Rendezvous with Rama was great, 2001 wasn't remotely as confusing as advertised, I can't remember Childhood's End. But I couldn't bear Arthur C Clarke because of "2010 The Odyssey File".
It was a Making Of the film, and I've read a lot of these, I also liked the novel 2010 and at the time I bought all the hype about 2001 and the importance of its sequel. I also liked how this Making Of was predominantly an exchange of emails (very exciting back in the early 1980s) between Clarke and the 2010 film's writer/producer/director Peter Hyams.
Each person's messages were printed in a different typeface and after a few pages, I started skipping Clarke's and only reading Hyams's. Hyams was deep in production, the hugh machinery of making a big budget film, and Clarke was picking his nose in Sri Lanka. Hyams was fighting financial problems, juggling myriad production difficulties and managing to stay funny. Clarke was just back from the shops where he'd run into the President of NASA, hang on, there's the door, oh, another parcel from Queen Elizabeth, a request for an autograph from Jesus Christ, a party invitation from Anthony Minghella.
But he was easy enough to ignore and I had a good time with the other half of the conversation.
Except.
I can see this chapter clearly even now, 20-odd years later: the final chapter was a new piece of padding, written especially for the book by Clarke and was called "MITE for Morons". You don't even know what MITE is, do you? Clarke was an immensely patronising about this MITE and how all of us thickos that didn't use it would have learn how to do so eventually, we'd best take this opportunity to learn it from him right now.
MITE was some kind of email system and Clarke laboriously detailed precisely how to use it, down to which key to press when, what filenames you should use, which disk should go in which floppy drive.
He has this reputation for seeing the future but here he was blind about the present: I was already using email and my system bore no relation to his. I considered sending him instructions on how to use my particular toaster.
I think he always had this blindness.
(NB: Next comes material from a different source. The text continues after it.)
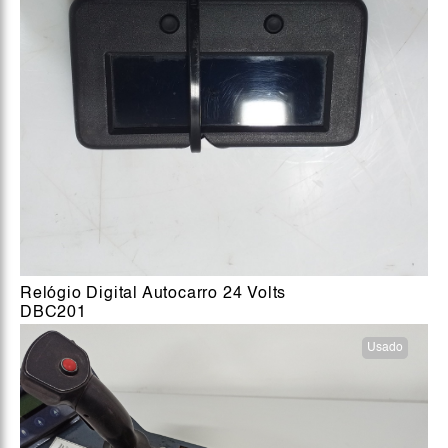
Relógio Digital Autocarro 24 Volts
DBC201
Usado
I remember years later a claim that he now said fax was better than email (sure, so long as you're not the poor sod at the publishers having to retype an entire book off one fuzzy roll) but I don't know, I don't want to believe that one.
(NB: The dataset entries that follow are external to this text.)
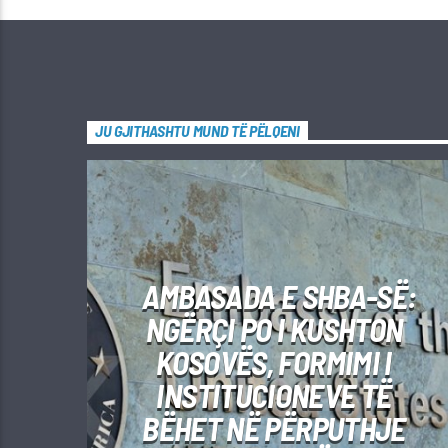
JU GJITHASHTU MUND TË PËLQENI
AMBASADA E SHBA-SË:
NGËRÇI PO I KUSHTON
KOSOVËS, FORMIMI I
INSTITUCIONEVE TË
BËHET NË PËRPUTHJE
Nor do I want to believe what I read directly in a novel of his. Um, can't remember which. But it was another with his far-sighted vision of the future, this time with him foreseeing that digital technology would let people remove cigarettes from old movies. Yes, he was right: it can be done, it is being done. But the ignorance in his example: he wrote about Bogart movies having it done. So, follow: picture Humphrey Bogart smoking, now picture the cigarette erased from the picture.
What are you left with?
Humphrey Bogart sticking two fingers up at us.